Stored data:
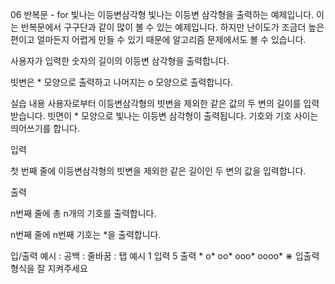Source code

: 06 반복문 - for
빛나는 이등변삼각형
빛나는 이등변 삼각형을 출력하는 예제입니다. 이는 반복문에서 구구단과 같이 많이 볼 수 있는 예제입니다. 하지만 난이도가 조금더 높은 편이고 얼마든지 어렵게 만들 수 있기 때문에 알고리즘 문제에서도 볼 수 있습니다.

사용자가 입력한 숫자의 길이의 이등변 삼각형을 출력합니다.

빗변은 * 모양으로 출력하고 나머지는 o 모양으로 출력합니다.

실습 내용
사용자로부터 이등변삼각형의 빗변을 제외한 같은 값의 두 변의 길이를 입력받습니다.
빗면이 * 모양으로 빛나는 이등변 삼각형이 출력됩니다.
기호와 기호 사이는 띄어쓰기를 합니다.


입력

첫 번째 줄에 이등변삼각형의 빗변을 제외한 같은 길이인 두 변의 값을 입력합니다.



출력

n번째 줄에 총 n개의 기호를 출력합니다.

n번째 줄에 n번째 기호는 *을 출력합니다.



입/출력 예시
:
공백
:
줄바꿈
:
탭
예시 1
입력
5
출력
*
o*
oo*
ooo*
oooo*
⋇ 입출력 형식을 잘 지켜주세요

...

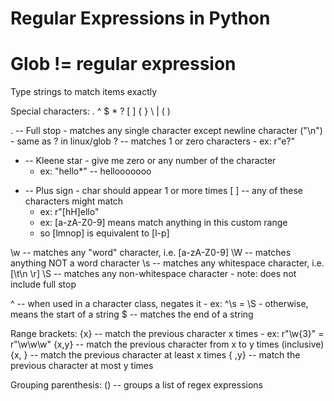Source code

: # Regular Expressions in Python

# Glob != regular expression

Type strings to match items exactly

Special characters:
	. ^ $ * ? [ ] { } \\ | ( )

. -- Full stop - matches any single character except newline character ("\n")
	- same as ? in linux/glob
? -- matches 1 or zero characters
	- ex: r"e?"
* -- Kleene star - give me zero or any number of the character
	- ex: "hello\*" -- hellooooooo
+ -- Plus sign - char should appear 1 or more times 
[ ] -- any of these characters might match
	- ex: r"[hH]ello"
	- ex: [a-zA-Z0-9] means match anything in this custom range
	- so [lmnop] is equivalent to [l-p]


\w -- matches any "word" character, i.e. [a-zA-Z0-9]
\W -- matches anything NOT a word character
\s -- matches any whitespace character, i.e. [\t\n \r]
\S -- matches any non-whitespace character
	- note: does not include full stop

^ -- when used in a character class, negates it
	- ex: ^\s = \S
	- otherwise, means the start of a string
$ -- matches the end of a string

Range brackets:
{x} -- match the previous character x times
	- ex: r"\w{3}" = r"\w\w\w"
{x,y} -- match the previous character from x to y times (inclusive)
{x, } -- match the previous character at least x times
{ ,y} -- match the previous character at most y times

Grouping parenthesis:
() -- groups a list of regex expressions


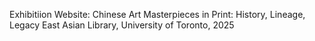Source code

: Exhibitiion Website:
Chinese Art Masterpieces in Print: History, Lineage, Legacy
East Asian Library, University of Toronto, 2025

...

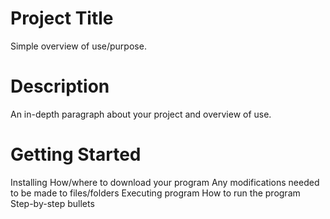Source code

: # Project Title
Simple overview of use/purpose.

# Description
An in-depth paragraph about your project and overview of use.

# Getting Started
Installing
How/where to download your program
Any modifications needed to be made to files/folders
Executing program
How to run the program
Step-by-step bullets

- [Activity]:
Would you filter the records and copy each line that contains the word "출력합니다"?

- [Worked solution]:
사용자가 입력한 숫자의 길이의 이등변 삼각형을 출력합니다.
빗변은 * 모양으로 출력하고 나머지는 o 모양으로 출력합니다.
n번째 줄에 총 n개의 기호를 출력합니다.
n번째 줄에 n번째 기호는 *을 출력합니다.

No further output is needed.